October 31, 2022, 4:05 AM
October 31, 2022, 4:05 AM
In just a few days, the presidents of Chile, Colombia and Peru have had very low approval ratings among citizens, much lower than the votes they received when they were elected.
Among the strange things that the world’s democracies are experiencing now, these changes in the opinion of voters in our region show something new. If they were given a second chance to vote, they would vote differently.
This is true, it is true, in countries where surveys are allowed, something that is very different where they are prohibited, such as Russia, China, Cuba, Venezuela and Nicaragua.
But in those countries where polls cannot measure people’s preferences, citizens have chosen to show their opinions in very imaginative ways.
In Russia, soldiers have chosen to desert, either before being taken to the battlefront or, already there, handing over their weapons and tanks to the enemy; in Iran the citizens have decided to repudiate the murderous regime in the streets and in Cuba, Nicaragua and Venezuela, the protests are in the streets although brutally repressed by mercenaries of each of those political oligarchies.

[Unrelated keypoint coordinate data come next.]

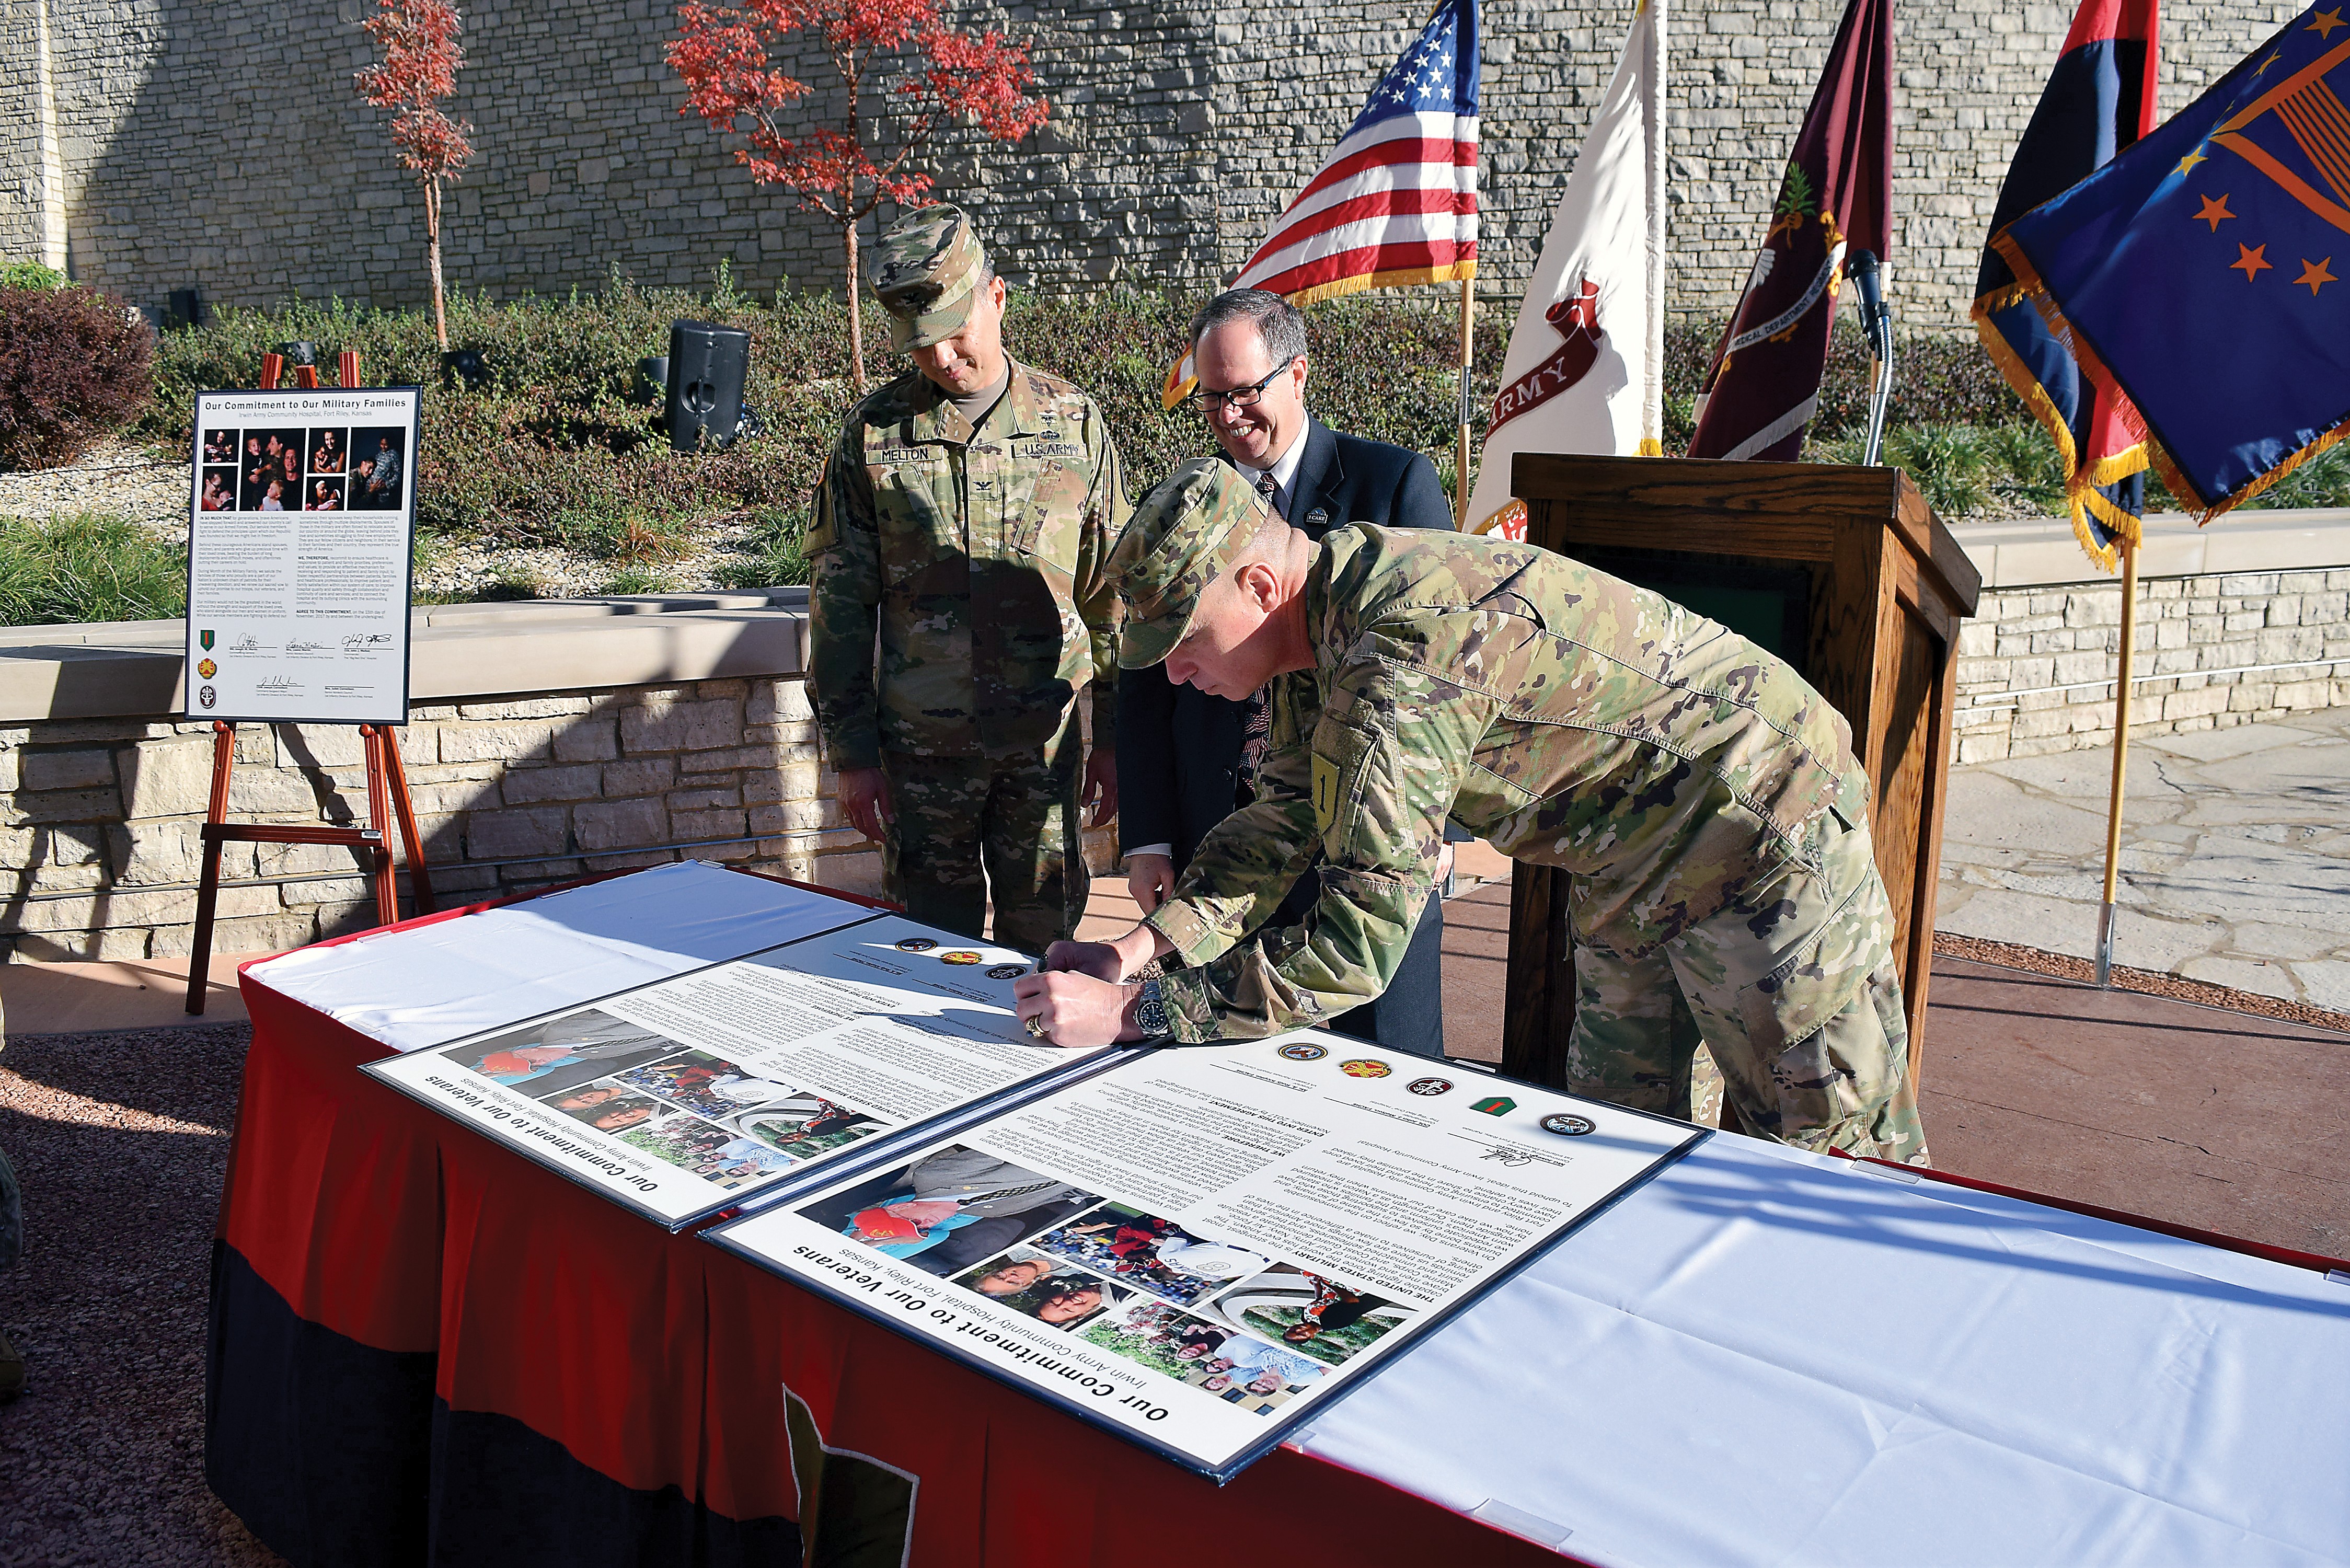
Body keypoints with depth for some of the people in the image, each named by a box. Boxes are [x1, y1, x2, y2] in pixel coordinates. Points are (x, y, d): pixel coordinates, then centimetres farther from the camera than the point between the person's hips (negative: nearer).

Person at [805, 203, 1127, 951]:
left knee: (1042, 945, 9)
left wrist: (1114, 738, 4)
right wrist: (852, 754, -1)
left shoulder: (1073, 422, 2)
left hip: (1047, 741, 0)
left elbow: (1112, 595, 5)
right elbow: (839, 601, 3)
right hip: (921, 746, 0)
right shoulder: (873, 433, 0)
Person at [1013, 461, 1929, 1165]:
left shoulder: (1399, 661, -35)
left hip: (1758, 819, -9)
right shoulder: (1330, 618, -4)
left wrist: (1131, 1011, -31)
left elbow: (1359, 941, -35)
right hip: (1632, 864, 9)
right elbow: (1287, 819, 6)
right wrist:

In Bolivia, the 55% that Luis Arce boasts of having achieved in 2020 is denied in the streets, waiting for elections to be held without fraud, which will surprise the owners of the “change process.”
About fraud, there is a little known detail, apart from the 27 observations made by the OAS in 2019 and the million and more ghost voters registered by Venezuelans. The Cubans administer what could be called the “hidden external vote.”
Citizens living abroad who don’t register to vote there end up voting anyway, even if they don’t know it. Of all the Bolivians who send remittances but do not vote, close to a million vote without knowing it.
A friend who has lived abroad for 17 years had to renew his passport and found out that he voted in the last election. They gave him the name of the school where he voted and he didn’t want to ask who he voted for, because he suspected it.
This Cuban method is applied in other countries, such as Peru, where the operators have control of the institution in charge of the identity cards, which are at the same time the ones used in the electoral register, which does not happen in Bolivia.
Democracy, in short, has been violated. Socrates and Aristotle already suspected it when they observed that even people who do not want to or do not know what a republic is voting vote.